**Instruction**
Looking through the data below, work out how many lines have the word "hogy". Reply with that number only.

[Collected data]
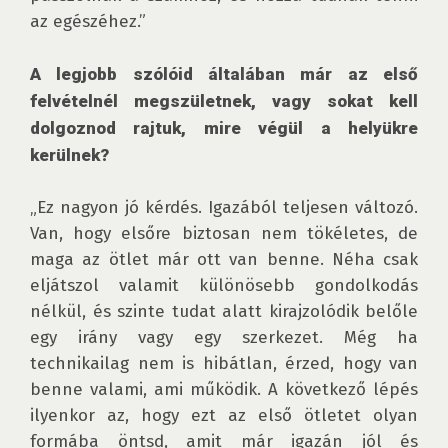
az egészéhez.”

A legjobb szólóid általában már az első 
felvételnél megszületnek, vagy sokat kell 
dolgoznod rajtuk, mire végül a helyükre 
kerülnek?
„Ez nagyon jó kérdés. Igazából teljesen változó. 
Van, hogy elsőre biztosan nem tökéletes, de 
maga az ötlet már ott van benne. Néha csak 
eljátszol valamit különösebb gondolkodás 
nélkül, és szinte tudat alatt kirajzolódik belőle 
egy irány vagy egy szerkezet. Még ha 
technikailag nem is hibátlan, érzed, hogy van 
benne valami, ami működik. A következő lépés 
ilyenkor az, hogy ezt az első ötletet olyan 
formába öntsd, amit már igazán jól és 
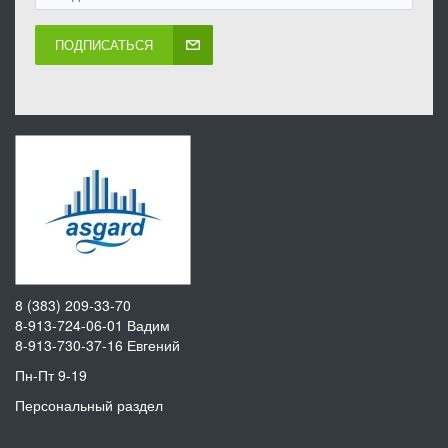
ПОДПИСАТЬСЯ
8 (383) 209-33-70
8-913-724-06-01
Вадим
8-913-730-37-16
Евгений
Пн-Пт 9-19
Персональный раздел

---

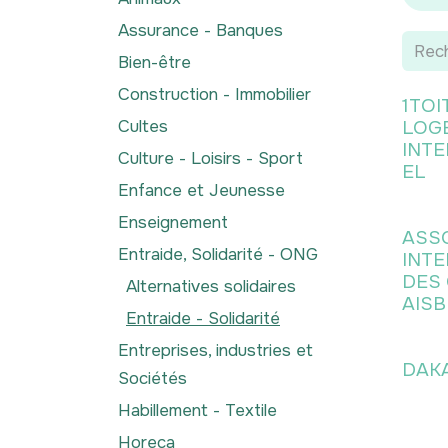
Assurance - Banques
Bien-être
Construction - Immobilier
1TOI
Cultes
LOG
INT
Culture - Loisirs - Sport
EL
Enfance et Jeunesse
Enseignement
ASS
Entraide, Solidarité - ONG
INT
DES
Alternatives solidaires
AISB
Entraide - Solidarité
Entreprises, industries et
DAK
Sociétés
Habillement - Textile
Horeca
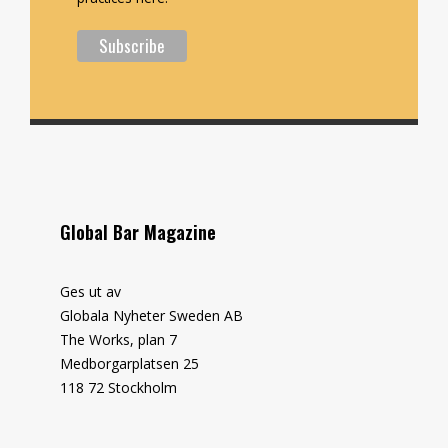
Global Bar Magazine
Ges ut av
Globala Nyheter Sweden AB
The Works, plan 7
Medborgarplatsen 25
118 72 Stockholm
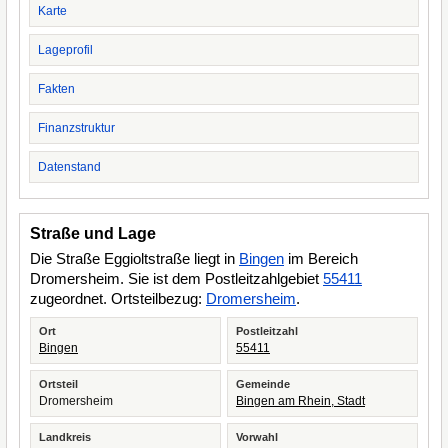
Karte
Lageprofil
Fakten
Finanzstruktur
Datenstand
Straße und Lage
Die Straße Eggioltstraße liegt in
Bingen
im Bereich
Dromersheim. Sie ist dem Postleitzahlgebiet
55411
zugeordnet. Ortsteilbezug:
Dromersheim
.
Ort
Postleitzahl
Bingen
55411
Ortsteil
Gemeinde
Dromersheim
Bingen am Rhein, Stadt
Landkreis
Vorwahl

---

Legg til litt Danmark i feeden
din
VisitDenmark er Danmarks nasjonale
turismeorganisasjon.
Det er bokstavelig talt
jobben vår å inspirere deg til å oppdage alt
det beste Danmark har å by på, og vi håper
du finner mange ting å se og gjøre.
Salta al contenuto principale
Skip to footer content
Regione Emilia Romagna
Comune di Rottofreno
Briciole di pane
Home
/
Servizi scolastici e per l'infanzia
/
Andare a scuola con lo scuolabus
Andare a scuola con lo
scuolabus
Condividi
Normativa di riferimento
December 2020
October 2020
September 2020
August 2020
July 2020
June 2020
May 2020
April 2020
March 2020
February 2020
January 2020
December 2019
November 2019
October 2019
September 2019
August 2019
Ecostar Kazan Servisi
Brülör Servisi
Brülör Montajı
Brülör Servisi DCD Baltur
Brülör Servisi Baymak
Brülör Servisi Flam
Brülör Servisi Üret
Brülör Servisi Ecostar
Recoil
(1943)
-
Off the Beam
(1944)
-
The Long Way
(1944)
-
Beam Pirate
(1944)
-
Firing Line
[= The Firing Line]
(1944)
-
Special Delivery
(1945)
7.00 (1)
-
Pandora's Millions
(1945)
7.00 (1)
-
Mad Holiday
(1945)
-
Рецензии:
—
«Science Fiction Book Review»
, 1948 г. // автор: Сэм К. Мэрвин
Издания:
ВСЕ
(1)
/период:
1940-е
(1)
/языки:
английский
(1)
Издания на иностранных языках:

**The completed task**
3